The question we must now focus on is this: Is the need for Obama to use embedded videos hosted by YouTube (and not, say, another company's video-streaming platform that does not force cookies upon its users) a use that can be reasonably described as compelling?
Presumably, this has been justified on the basis that YouTube forces cookies on the visitors of any Web site that embeds one of its videos. However, while Joe or Jane blogger has no bargaining power with YouTube/Google, the federal government certainly does.
In just the past couple weeks, YouTube has launched dedicated pages for both the House and Senate to show off their own videos, and the site also recently started allowing users to directly download copies of some videos. This latter feature has not yet been widely deployed across the site, and is seems to be limited to videos posted by Obama's team.
Given the famously close connections between Obama and Google, you'd think his tech team could negotiate for a cookie-less way to embed videos. At a technical level, this would be an easy enough change, even if it would deny Google the ability to collect even more information on millions of Americans.
Cookies and other federal agencies
Finally, the new White House YouTube rule may have a far broader impact on the way that federal agencies use Web 2.0 content. Simply put, if another federal agency embeds a YouTube video in its Web site without first having the agency's legal team issue a waiver, have federal rules been violated?

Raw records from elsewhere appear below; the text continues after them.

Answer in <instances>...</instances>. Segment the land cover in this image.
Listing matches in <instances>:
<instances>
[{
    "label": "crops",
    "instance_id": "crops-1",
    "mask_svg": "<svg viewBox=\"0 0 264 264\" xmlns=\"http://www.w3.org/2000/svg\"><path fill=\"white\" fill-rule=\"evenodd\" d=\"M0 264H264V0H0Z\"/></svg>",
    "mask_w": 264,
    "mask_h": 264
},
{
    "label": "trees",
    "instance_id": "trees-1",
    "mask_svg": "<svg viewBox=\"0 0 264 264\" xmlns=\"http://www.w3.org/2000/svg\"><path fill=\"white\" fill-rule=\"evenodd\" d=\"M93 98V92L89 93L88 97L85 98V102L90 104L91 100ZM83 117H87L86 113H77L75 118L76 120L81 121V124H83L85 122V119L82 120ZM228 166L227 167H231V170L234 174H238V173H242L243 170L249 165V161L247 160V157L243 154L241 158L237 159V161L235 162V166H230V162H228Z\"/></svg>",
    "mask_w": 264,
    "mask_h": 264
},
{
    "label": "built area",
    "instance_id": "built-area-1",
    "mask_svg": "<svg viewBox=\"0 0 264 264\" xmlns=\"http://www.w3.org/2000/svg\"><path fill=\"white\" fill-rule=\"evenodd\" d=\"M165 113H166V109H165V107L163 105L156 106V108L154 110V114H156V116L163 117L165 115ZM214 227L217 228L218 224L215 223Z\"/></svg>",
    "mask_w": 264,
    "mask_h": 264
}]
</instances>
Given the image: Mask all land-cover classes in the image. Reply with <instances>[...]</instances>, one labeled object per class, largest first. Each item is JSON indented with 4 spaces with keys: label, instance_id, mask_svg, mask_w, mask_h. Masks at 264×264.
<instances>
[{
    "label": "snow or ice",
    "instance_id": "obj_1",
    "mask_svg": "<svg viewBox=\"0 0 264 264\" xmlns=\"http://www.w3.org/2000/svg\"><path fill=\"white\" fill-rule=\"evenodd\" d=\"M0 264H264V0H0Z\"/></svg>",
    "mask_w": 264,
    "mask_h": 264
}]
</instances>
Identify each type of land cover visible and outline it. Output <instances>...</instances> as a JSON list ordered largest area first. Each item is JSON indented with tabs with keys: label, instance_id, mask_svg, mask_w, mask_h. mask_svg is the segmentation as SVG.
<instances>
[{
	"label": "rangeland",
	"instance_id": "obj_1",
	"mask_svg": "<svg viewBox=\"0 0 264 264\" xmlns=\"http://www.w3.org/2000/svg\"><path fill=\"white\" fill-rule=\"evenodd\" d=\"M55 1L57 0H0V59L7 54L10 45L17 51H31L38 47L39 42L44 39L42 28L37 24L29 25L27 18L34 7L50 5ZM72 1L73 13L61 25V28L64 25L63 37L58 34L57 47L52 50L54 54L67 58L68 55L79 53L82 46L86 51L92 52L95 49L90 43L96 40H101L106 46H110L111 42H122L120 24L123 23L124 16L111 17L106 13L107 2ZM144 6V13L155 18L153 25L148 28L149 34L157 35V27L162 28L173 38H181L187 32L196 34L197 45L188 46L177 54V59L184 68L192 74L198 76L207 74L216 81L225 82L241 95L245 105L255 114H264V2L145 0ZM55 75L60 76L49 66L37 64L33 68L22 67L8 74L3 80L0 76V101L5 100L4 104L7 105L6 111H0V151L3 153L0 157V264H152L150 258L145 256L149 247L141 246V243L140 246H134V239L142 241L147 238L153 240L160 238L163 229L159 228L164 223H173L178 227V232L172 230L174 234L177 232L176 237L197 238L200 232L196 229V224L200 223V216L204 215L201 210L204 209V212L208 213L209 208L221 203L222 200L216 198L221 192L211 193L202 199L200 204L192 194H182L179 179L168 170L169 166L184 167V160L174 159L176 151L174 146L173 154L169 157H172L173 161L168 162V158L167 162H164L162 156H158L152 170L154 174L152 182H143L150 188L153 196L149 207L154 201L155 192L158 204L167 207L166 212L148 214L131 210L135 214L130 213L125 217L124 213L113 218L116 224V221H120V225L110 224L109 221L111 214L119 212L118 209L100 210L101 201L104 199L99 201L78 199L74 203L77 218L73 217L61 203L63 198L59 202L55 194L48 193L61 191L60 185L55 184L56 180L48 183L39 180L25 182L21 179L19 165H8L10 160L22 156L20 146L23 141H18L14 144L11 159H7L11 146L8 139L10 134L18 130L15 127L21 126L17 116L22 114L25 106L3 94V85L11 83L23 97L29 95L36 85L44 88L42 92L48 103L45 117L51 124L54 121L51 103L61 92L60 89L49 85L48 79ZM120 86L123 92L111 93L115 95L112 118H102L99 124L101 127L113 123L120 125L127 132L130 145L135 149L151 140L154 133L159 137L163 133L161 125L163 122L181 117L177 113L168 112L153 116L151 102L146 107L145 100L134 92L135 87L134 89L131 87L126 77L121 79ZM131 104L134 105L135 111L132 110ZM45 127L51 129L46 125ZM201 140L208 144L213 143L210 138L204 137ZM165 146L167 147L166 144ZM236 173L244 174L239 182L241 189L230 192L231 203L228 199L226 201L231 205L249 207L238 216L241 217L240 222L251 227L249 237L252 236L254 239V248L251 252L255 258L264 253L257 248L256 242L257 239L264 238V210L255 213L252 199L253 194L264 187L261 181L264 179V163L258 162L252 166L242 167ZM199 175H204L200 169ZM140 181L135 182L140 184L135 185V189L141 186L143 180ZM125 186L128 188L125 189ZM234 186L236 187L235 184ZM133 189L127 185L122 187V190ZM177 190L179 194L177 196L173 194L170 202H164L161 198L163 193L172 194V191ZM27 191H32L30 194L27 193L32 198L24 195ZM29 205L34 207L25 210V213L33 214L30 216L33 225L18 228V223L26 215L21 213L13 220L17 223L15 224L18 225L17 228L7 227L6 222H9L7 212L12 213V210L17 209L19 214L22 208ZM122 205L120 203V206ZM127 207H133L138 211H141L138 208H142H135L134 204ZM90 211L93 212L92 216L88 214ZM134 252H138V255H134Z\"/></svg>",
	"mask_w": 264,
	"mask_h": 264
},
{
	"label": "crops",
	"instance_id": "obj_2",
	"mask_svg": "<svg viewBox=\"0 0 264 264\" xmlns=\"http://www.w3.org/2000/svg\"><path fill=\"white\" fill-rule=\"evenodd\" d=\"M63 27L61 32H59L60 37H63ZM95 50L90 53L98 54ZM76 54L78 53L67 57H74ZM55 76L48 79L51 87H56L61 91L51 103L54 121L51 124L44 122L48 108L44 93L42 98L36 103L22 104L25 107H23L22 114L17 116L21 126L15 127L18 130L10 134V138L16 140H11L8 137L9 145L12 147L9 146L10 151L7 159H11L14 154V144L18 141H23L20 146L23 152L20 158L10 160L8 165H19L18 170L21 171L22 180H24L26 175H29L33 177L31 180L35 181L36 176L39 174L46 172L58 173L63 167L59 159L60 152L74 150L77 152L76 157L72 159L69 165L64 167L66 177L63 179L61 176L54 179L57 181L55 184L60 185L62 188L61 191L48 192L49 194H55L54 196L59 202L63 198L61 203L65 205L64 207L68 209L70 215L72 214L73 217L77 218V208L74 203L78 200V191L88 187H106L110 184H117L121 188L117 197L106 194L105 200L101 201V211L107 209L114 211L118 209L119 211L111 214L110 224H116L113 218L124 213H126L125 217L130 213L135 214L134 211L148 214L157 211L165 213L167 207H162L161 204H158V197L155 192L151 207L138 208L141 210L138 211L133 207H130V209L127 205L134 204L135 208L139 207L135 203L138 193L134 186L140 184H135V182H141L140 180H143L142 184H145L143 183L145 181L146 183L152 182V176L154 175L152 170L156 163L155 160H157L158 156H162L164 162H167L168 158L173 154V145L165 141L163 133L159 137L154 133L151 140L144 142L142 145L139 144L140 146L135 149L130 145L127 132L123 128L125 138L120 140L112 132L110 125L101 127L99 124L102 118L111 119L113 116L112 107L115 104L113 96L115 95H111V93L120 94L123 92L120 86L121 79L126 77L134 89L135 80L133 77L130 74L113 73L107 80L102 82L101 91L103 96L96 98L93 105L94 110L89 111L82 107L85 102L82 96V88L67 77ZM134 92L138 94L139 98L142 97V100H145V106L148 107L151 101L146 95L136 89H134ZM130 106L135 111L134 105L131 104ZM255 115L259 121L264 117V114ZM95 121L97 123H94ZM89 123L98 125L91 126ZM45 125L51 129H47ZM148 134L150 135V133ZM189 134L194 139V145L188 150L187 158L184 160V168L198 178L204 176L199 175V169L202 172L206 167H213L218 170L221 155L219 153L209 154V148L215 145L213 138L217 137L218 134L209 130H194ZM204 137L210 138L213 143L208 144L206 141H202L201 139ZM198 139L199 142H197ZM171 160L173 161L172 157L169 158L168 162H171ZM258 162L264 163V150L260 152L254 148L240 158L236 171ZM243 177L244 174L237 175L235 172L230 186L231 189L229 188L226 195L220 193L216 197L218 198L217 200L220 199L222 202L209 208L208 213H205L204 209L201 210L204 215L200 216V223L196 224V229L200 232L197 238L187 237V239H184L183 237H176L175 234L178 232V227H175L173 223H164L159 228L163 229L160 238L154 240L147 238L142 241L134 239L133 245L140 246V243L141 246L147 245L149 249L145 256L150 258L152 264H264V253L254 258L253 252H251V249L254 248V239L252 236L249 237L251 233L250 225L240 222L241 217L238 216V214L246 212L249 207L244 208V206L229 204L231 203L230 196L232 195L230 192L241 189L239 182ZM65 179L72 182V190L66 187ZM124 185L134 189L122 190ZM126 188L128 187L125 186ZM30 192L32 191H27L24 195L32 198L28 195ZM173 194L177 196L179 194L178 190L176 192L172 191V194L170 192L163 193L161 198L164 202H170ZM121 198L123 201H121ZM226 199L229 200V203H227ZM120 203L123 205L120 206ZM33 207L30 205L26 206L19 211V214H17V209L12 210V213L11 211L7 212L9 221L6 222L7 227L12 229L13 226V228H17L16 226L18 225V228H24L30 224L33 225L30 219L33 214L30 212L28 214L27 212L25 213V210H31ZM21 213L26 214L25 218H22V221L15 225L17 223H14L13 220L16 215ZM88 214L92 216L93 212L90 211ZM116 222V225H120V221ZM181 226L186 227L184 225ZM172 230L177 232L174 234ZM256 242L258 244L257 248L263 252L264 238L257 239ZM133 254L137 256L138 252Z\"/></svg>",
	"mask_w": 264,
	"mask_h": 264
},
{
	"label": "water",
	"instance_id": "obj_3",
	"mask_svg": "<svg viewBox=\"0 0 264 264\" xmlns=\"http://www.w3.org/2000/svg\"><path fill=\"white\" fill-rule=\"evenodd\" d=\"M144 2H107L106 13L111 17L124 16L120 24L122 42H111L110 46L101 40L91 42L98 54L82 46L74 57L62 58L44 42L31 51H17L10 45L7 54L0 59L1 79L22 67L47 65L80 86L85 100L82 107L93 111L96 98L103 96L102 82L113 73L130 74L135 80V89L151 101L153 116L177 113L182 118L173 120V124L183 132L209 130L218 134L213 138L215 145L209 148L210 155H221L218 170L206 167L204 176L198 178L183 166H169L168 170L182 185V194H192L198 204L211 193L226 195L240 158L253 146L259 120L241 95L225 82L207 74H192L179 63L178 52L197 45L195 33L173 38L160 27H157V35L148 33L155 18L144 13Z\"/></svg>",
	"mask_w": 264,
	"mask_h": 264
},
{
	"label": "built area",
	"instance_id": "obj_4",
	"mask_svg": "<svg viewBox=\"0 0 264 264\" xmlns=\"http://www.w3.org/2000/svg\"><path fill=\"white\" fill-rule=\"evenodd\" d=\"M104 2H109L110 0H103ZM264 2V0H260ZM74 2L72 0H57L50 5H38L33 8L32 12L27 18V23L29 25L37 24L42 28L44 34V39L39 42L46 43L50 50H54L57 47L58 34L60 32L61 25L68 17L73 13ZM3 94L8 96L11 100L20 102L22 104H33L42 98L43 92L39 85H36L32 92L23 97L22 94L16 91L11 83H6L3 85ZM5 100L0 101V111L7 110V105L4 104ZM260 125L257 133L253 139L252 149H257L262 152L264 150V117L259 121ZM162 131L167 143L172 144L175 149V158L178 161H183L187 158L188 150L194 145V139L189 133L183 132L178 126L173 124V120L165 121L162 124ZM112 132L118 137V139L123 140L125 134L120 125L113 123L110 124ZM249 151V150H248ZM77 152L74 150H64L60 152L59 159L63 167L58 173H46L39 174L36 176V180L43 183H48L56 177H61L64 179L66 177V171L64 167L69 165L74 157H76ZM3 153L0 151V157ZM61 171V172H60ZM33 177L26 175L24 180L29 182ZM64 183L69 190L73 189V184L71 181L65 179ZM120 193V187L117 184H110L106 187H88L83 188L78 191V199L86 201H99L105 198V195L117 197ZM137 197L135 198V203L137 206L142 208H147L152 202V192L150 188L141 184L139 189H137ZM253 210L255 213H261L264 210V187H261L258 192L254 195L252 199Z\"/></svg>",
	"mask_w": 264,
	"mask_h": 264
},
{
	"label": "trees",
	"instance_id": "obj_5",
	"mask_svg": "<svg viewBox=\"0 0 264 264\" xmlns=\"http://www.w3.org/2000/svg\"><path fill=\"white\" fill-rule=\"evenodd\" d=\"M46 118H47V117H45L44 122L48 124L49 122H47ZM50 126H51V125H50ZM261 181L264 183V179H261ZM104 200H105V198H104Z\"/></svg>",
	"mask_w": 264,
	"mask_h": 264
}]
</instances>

Up until this week, federal agencies have been free to embed Web 2.0 content in their own sites without any real need to consider the privacy risks posed to end users. The fact that the White House Counsel has felt it necessary to issue such a waiver for YouTube videos appearing on the White House Web page could be reasonably interpreted to mean that such a waiver is now required for all embedded Web 2.0 content that might force cookies upon end users. This is certainly new legal ground.